On 3 May 2021, the Treasurer announced further insolvency law reform involving how trusts are treated, the ‘insolvent trading safe-labour changes and a moratorium on collection actions whilst a scheme of arrangement is in force. It will also increase the size of the debt, that can trigger a ‘statutory demand’ for payment (on pain of winding up) from $2,000 to $4,000.

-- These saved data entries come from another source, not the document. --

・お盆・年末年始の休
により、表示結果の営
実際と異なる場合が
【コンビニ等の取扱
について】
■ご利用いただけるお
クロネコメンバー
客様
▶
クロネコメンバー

See below for further details.

[Tax Month – May 2021]

 


 

On Monday 3.5.21, the Treasurer announced that the Government is looking at more measures “to further simplify and streamline” insolvency law by:

  • consulting on how trusts, which are commonly used by small businesses, are treated under insolvency law.
  • reviewing whether the insolvent trading safe-harbour provisions, which were introduced in 2017, remain ‘fit for purpose’. They were designed to promote a “culture of entrepreneurship and innovation” by providing “breathing space” for distressed businesses.
  • consulting on improving schemes of arrangement processes to better support businesses, including the introduction of a moratorium on creditor enforcement while schemes are being negotiated.

Importantly, the Treasurer also announced that the threshold at which creditors can issue a statutory demand on a company will be increased from $2,000 to $4,000.

In the 2020–21 Budget, the Government announced the most significant reform to Australia’s insolvency framework in 30 years. These reforms came into effect on 1 January 2021 and created a new simplified restructuring and liquidation process for small companies and has given directors the control and flexibility they need to either restructure or wind down operations. The Government says it remains committed to further simplifying and streamlining insolvency law so that viable businesses that do encounter economic challenges have the opportunity to restructure and go on trading.